INFORMATION SHOWN: Begin
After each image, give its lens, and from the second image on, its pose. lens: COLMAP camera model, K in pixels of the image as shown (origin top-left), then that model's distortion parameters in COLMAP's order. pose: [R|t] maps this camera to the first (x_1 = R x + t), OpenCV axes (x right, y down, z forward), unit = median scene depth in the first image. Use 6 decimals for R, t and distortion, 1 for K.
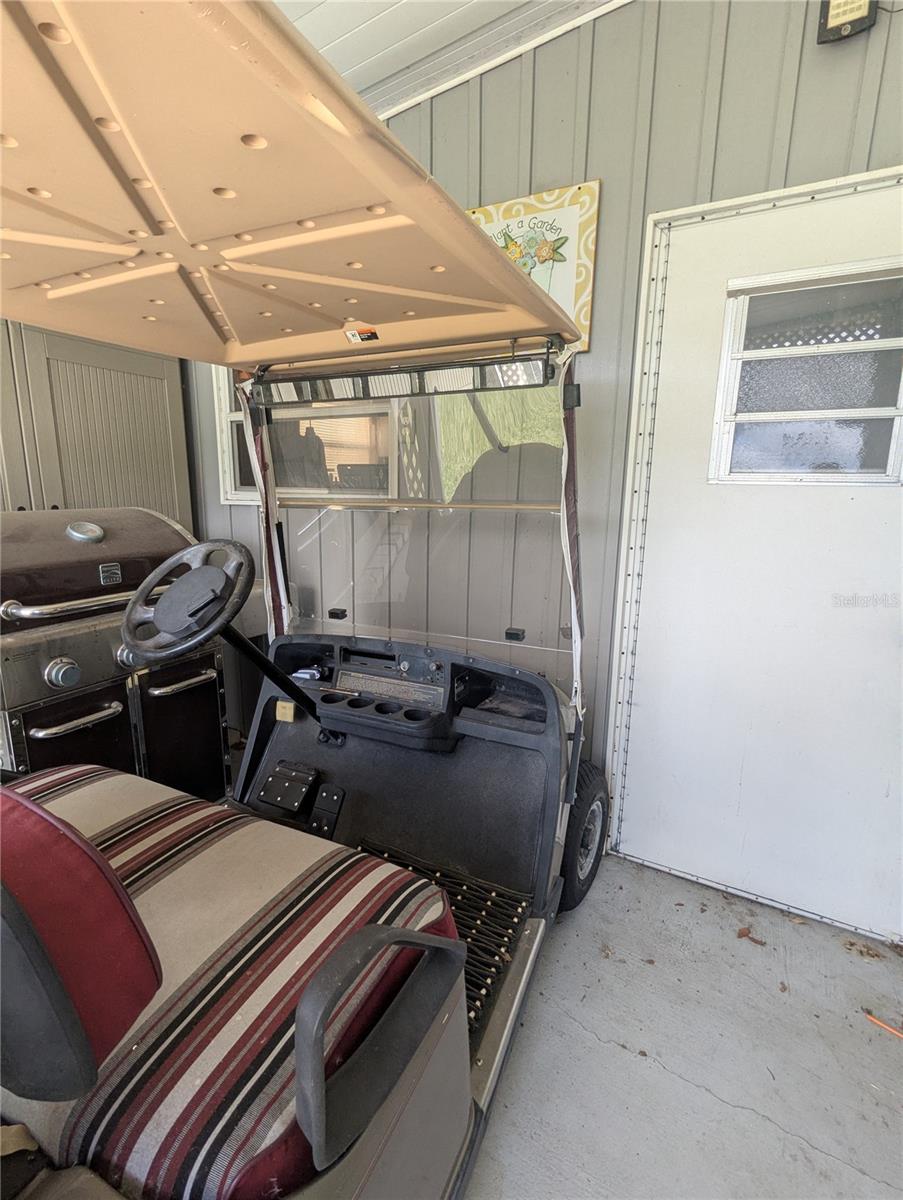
lens RADIAL K [[568.4, 0, 455.7], [0, 568.4, 602.8], [0, 0, 1]] dist [-0.002645, 0.002329]
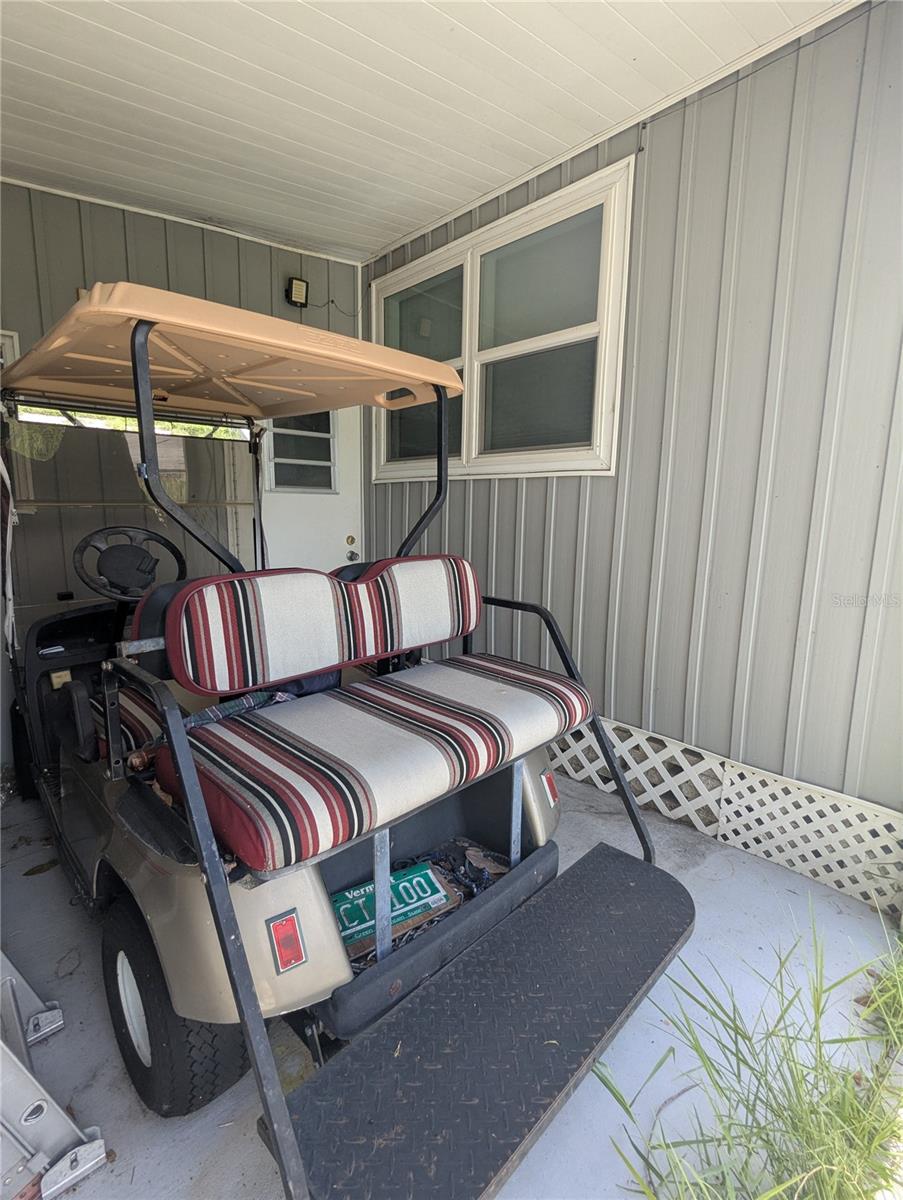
lens RADIAL K [[568.4, 0, 454.3], [0, 568.4, 606.7], [0, 0, 1]] dist [-0.002645, 0.002329]
pose [[0.324825, -0.173731, 0.929681, -1.211240], [0.187643, 0.975281, 0.116691, 0.061776], [-0.926973, 0.136544, 0.349395, -0.211342]]
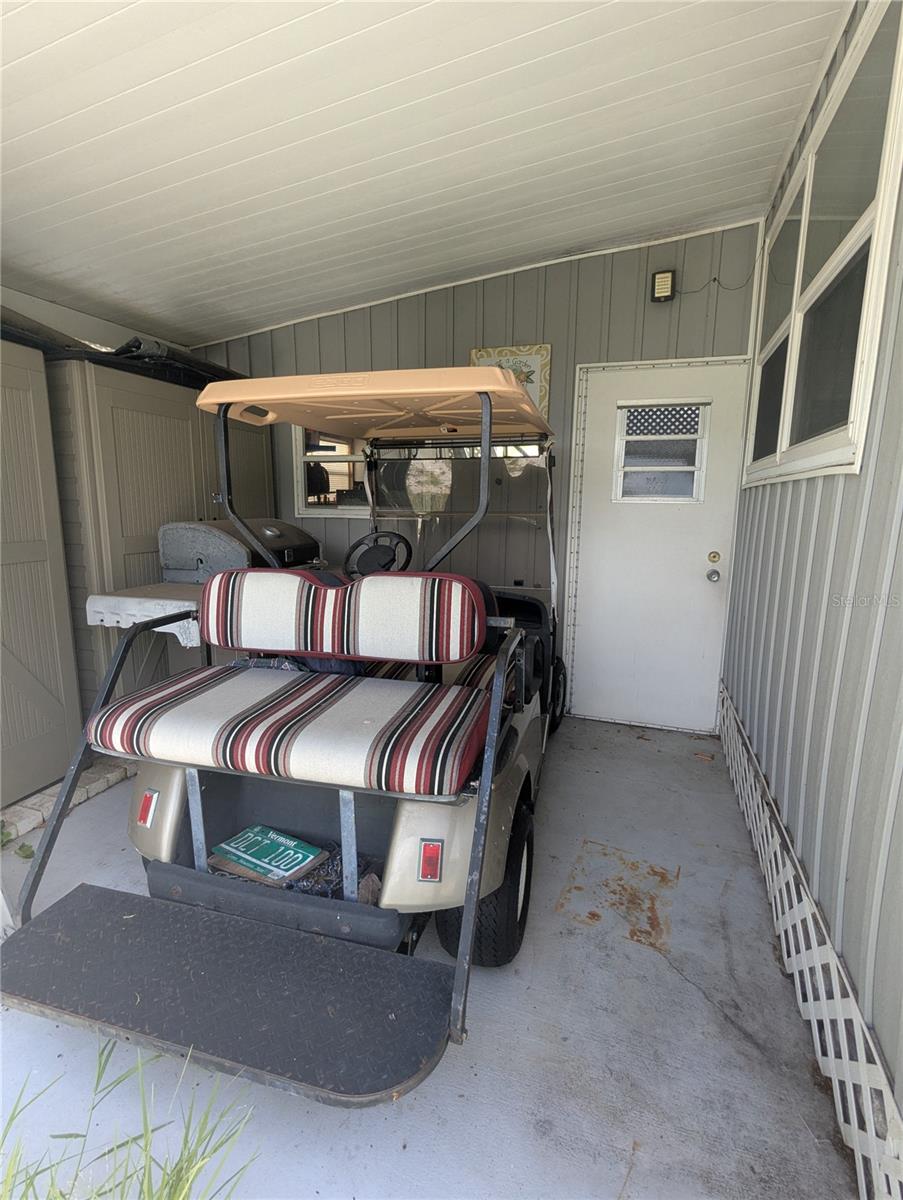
lens RADIAL K [[568.4, 0, 457.0], [0, 568.4, 606.2], [0, 0, 1]] dist [-0.002645, 0.002329]
pose [[0.985056, -0.034747, 0.168690, -0.406073], [0.038875, 0.999019, -0.021226, 0.160758], [-0.167787, 0.027466, 0.985441, -0.794316]]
INFORMATION SHOWN: End
- EXERCISE BRIEF
Convert every line in the items above into a JSON list of strings, one string per line, skipping blank lines and leaving out the picture lines.

- YOUR RESPONSE
[
  "After each image, give its lens, and from the second image on, its pose. lens: COLMAP camera model, K in pixels of the image as shown (origin top-left), then that model's distortion parameters in COLMAP's order. pose: [R|t] maps this camera to the first (x_1 = R x + t), OpenCV axes (x right, y down, z forward), unit = median scene depth in the first image. Use 6 decimals for R, t and distortion, 1 for K.",
  "lens RADIAL K [[568.4, 0, 455.7], [0, 568.4, 602.8], [0, 0, 1]] dist [-0.002645, 0.002329]",
  "lens RADIAL K [[568.4, 0, 454.3], [0, 568.4, 606.7], [0, 0, 1]] dist [-0.002645, 0.002329]",
  "pose [[0.324825, -0.173731, 0.929681, -1.211240], [0.187643, 0.975281, 0.116691, 0.061776], [-0.926973, 0.136544, 0.349395, -0.211342]]",
  "lens RADIAL K [[568.4, 0, 457.0], [0, 568.4, 606.2], [0, 0, 1]] dist [-0.002645, 0.002329]",
  "pose [[0.985056, -0.034747, 0.168690, -0.406073], [0.038875, 0.999019, -0.021226, 0.160758], [-0.167787, 0.027466, 0.985441, -0.794316]]"
]